Exhibit 5.5
[Letterhead of Buchalter]
January 13, 2021
International Lease Finance Corporation
10250 Constellation Boulevard, Suite 3400
Los Angeles, California 90067
Dear Ladies and Gentlemen:
We have served as California counsel to International Lease Finance Corporation (the “Company”), a California corporation and an indirect wholly-owned subsidiary of AerCap Holdings N.V. (“Holdings”), a public limited liability company existing under the laws of the Netherlands, in connection with the shelf registration statement on Form F-3 (the “Registration Statement”) filed with the Securities and Exchange Commission pursuant to the Securities Act of 1933, as amended (the “Securities Act”), on April 6, 2018 by AerCap Ireland Capital Designated Activity Company (the “Irish Issuer”), AerCap Global Aviation Trust (the “U.S. Issuer”, and together with the Irish Issuer, the “Issuers”), Holdings, and the entities listed in the Table of Subsidiary Guarantors in the Registration Statement (together with Holdings, the “Guarantors”). The Registration Statement includes a base prospectus (the “Prospectus”), which provides that it will be supplemented in the future by one or more supplements to the Prospectus. The Prospectus provides for the offering of the following securities from time to time, together or separately in one or more series (if applicable): (i) debt securities of the Issuers (the “Debt Securities”) and (ii) the Guarantees (as defined below).

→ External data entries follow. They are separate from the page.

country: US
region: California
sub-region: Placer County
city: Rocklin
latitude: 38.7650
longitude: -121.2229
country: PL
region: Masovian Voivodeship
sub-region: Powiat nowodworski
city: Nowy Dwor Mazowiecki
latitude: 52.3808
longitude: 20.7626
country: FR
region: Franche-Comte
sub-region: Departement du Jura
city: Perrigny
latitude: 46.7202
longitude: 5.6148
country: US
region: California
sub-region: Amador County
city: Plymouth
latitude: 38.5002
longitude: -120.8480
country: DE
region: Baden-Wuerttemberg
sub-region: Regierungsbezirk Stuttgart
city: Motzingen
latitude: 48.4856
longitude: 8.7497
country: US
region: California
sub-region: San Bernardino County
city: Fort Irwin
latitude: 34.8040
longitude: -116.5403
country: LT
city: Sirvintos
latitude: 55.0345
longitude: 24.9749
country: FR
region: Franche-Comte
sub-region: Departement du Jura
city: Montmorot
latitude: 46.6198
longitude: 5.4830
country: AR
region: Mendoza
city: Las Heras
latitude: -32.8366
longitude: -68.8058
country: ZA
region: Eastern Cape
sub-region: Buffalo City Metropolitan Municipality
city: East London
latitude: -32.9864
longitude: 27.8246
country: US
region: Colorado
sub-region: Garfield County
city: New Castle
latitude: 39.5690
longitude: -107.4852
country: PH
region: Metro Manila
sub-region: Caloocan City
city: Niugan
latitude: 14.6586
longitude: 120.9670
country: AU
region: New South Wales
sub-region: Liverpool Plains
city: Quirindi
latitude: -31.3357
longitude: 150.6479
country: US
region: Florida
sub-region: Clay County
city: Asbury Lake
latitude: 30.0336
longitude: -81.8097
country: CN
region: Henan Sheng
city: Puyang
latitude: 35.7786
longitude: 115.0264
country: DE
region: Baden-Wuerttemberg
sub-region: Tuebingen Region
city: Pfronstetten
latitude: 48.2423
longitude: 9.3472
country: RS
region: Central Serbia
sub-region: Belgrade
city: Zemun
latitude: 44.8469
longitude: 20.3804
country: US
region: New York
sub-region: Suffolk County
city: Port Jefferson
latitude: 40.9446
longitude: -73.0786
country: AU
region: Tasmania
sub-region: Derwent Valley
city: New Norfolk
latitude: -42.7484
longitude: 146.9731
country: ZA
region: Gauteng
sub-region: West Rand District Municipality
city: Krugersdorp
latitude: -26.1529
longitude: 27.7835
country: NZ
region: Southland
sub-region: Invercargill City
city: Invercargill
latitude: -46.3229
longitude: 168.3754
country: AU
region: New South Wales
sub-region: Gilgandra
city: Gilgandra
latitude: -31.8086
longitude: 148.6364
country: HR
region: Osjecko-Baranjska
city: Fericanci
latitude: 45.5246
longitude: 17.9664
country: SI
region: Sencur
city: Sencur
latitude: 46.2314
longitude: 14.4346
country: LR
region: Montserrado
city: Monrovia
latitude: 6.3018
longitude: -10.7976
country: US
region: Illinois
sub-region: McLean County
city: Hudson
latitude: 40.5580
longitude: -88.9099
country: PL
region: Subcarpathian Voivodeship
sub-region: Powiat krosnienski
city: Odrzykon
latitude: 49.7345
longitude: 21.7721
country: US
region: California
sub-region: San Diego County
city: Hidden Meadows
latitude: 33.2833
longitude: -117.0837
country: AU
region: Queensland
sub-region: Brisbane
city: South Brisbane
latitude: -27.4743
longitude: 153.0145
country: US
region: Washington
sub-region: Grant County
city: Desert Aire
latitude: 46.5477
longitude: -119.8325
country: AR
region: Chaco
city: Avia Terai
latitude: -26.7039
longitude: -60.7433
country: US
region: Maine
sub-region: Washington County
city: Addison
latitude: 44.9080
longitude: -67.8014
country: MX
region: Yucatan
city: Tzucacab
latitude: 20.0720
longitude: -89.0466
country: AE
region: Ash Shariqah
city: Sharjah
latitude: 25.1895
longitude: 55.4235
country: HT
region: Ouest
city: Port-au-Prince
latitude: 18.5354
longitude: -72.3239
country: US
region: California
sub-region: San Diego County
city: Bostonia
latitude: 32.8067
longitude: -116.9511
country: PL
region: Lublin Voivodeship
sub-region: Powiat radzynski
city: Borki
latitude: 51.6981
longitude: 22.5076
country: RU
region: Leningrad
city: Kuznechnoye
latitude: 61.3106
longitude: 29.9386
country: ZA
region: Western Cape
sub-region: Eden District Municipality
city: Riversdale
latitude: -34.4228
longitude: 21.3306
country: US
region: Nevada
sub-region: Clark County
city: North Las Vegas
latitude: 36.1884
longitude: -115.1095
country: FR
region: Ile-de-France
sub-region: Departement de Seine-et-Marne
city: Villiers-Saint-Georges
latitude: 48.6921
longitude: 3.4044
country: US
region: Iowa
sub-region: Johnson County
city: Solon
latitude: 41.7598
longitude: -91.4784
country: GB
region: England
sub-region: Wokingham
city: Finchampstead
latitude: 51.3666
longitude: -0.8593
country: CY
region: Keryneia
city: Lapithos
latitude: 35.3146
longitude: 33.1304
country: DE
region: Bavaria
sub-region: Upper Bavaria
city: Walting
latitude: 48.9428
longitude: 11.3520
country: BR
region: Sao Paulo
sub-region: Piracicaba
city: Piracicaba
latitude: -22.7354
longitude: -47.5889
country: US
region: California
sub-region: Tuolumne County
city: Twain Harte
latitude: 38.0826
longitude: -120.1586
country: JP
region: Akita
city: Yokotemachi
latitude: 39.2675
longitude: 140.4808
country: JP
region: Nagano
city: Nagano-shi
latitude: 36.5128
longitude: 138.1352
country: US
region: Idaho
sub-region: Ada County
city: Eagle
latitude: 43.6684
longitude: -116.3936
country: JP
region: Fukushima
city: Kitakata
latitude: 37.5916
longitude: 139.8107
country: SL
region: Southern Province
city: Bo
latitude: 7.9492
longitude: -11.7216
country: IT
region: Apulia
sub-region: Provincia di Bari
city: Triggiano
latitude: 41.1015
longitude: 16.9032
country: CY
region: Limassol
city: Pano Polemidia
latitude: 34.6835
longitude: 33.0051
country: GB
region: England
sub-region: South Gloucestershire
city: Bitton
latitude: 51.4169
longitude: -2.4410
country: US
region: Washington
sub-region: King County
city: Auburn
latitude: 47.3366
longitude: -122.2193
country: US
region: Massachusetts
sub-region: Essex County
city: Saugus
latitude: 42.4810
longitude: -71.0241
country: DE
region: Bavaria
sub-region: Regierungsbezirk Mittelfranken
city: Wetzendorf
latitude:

We are providing this opinion in connection with the offer and sale of $1,000,000,000 1.750% Senior Notes due 2026 (the “Notes”) pursuant to a Preliminary Prospectus Supplement dated January 6, 2021 (the “Preliminary Prospectus Supplement”) and a Prospectus Supplement dated January 6, 2021 supplementing the Preliminary Prospectus Supplement (the “Prospectus Supplement”).
The Notes will be issued pursuant to the Indenture (the “Base Indenture”), dated as of May 14, 2014 among the Issuers, the Guarantors and Wilmington Trust, National Association, as trustee, as amended and supplemented by the Fifth Supplemental Indenture to the Base Indenture dated as of September 29, 2014 (the “Fifth Supplemental Indenture”); the Tenth Supplemental Indenture to the Base Indenture dated as of January 26, 2017 (the “Tenth Supplemental Indenture”); and the Twenty-Sixth Supplemental Indenture to the Base Indenture dated as of the date thereof (the “Twenty-Sixth Supplemental Indenture”, and together with the Base Indenture, the Fifth Supplemental Indenture and the Tenth Supplemental Indenture, the “Indenture”). The Debt Securities are to be guaranteed on a senior unsecured basis by the Guarantors, including, but not limited to the Company, on the terms and subject to the conditions set forth in the Indenture (the “Guarantees”).